Assignment of rights
Under the Old Civil Code, assignment was specific to the transfer of a debt and claim, however the New Civil Code now refers to assignment of rights more generally. Article 405 states:
“The creditor may assign his right to a third party unless the assignment is prohibited by law, by agreement, or by virtue of the nature of the obligation. The assignment shall be valid without requiring the debtor’s consent.”
Significantly, the debtor’s consent is no longer required in order for the assignment to be valid, however the New Civil Code provides that the debtor must nevertheless be notified of the assignment.
Furthermore, the New Civil Code provides clear statutory protections for assignees. First, where assignment is made for consideration, Article 411 imposes on the assignor a warranty that the right to assign exists. If no such right existed, Article 413 stipulates that the assignor must return the consideration and reimburse the assignee’s expenses. Additionally, if it was known that no such right existed, the assignor will be liable to pay damages.
Greater clarity in respect of assignments is a welcome change, with assignment between parties on construction projects being clearer, with stronger protections for assignees.
Latent defects
The New Civil Code provides that a defect will be considered “latent” (or “hidden”), if it is:
“pre‑existing, having existed prior to the sale, or arose thereafter while the item remained in the seller’s possession and before delivery, and if such defect is not ordinarily discernible through normal inspection, or would not be detected by a person of average attention, or cannot be discovered except through an expert examination or practical testing”.7
Parties typically rely on decennial liability for structural defects, but this amendment enhances remedies for non‑structural issues (e.g. finishes, fixtures). Also, the available remedies are now expanded. Whereas in the Old Civil Code the buyer could either return the defective goods or accept them at the agreed price, Article 495 now gives the buyer the option to retain the goods and claim a proportional reduction in price relative to the defect.
Notably, the New Civil Code also clarifies that the seller could avoid consequences if replacement goods are provided without defect.
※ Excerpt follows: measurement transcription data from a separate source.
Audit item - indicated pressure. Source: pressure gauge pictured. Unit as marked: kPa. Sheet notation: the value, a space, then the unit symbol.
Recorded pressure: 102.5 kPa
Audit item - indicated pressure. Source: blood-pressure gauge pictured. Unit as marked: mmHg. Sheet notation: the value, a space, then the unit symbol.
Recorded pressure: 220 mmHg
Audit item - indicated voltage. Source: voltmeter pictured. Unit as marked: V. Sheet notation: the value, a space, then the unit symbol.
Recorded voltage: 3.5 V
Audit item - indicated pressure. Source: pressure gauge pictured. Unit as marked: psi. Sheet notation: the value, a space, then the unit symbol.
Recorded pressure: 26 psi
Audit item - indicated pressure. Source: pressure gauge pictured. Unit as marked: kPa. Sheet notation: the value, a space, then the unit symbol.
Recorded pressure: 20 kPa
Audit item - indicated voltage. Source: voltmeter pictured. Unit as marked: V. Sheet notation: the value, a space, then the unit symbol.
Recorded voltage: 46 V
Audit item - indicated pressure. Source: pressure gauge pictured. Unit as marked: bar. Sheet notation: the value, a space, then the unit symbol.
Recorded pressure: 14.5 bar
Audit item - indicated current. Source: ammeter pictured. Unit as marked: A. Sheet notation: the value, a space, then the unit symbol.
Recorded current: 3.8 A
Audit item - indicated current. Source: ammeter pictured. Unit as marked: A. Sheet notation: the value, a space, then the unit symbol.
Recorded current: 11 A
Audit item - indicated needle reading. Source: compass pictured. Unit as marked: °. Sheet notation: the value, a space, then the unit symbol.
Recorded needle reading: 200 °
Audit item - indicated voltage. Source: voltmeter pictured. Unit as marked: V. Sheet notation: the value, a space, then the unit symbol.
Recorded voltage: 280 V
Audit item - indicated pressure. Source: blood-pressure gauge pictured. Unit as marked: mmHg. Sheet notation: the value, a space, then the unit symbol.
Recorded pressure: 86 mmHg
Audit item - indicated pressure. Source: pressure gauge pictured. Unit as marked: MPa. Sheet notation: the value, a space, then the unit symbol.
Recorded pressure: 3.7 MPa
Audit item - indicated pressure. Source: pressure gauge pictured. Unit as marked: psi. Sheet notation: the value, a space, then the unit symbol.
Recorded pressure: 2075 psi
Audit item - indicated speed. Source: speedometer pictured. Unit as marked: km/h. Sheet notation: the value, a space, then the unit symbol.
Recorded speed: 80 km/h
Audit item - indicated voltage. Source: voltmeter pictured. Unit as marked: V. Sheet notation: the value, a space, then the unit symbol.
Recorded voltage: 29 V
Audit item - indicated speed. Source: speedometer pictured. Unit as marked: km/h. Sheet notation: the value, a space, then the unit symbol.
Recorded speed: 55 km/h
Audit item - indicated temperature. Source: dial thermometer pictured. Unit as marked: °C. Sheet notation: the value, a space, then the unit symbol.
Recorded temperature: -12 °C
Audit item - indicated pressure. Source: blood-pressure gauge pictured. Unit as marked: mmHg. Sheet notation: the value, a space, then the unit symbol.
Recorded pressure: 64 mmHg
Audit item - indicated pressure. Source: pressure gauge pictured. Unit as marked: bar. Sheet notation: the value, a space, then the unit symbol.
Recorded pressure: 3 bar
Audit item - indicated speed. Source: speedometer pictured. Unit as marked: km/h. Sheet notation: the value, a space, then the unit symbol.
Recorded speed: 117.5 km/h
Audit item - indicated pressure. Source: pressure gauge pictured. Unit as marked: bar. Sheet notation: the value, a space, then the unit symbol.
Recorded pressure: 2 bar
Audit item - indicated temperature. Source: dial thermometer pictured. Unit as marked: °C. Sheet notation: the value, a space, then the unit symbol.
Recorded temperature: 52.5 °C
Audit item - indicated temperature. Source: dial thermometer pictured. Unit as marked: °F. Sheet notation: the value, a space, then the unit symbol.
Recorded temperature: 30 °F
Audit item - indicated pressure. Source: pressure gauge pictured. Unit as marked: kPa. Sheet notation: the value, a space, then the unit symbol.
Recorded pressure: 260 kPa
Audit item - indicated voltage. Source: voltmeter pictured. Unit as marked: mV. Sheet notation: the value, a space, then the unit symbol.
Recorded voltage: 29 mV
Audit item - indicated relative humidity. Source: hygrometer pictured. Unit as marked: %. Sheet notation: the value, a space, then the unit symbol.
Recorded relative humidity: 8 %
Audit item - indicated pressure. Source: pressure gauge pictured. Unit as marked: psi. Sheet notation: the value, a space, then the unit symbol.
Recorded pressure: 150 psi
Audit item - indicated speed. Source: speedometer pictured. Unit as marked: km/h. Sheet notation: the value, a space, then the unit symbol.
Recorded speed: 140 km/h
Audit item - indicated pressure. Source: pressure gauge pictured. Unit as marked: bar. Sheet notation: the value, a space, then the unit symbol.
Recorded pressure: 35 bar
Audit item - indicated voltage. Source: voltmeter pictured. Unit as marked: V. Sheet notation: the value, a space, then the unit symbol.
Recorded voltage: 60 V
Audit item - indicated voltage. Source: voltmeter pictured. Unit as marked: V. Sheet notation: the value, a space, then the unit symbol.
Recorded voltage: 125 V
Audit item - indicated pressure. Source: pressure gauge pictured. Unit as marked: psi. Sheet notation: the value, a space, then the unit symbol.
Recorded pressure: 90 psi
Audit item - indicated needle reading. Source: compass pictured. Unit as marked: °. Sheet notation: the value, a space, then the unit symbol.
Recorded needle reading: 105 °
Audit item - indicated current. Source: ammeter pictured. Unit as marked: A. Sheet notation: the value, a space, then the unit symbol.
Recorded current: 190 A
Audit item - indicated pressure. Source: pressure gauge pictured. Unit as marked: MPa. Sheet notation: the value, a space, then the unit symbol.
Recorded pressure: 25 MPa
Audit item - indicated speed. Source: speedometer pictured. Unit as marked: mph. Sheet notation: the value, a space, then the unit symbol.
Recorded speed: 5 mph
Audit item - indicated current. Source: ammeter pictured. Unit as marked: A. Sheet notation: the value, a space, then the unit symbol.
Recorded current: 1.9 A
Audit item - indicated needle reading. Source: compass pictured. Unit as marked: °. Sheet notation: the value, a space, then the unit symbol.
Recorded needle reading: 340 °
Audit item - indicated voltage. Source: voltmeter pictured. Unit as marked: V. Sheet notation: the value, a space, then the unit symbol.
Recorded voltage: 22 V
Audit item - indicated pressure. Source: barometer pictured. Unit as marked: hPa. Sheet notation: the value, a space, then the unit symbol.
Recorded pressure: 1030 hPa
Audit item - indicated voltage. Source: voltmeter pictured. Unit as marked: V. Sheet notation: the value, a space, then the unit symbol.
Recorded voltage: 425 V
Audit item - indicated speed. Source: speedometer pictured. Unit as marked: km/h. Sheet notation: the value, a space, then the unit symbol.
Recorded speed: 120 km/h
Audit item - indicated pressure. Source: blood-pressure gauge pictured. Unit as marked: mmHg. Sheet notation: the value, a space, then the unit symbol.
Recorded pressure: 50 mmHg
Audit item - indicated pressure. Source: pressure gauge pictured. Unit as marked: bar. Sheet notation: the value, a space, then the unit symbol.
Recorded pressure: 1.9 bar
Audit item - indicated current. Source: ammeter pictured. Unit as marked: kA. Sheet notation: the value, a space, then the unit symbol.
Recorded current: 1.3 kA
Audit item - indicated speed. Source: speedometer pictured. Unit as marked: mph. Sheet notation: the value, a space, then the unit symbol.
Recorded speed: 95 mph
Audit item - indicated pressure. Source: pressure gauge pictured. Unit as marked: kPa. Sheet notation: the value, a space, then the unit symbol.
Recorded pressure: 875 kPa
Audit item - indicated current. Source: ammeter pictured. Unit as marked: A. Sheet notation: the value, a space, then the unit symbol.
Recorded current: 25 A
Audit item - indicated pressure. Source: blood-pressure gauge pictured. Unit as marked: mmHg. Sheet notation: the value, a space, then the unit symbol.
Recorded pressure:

This may encourage parties to reach an amicable solution, as opposed to raising a formal dispute immediately.
In addition, the New Civil Code extends the limitation period for latent defects claims from six months to one year from the date of delivery, unless the seller has expressly guaranteed the goods for a longer period. The lengthier prescription period strengthens buyer protection as they benefit from more time to discover, and subsequently pursue, claims against contractors and suppliers for latent defects.
Disclaimer: The author has relied upon an unofficial translation of the New Civil Code when drafting this article; and, therefore, the contents herein should be considered in that context.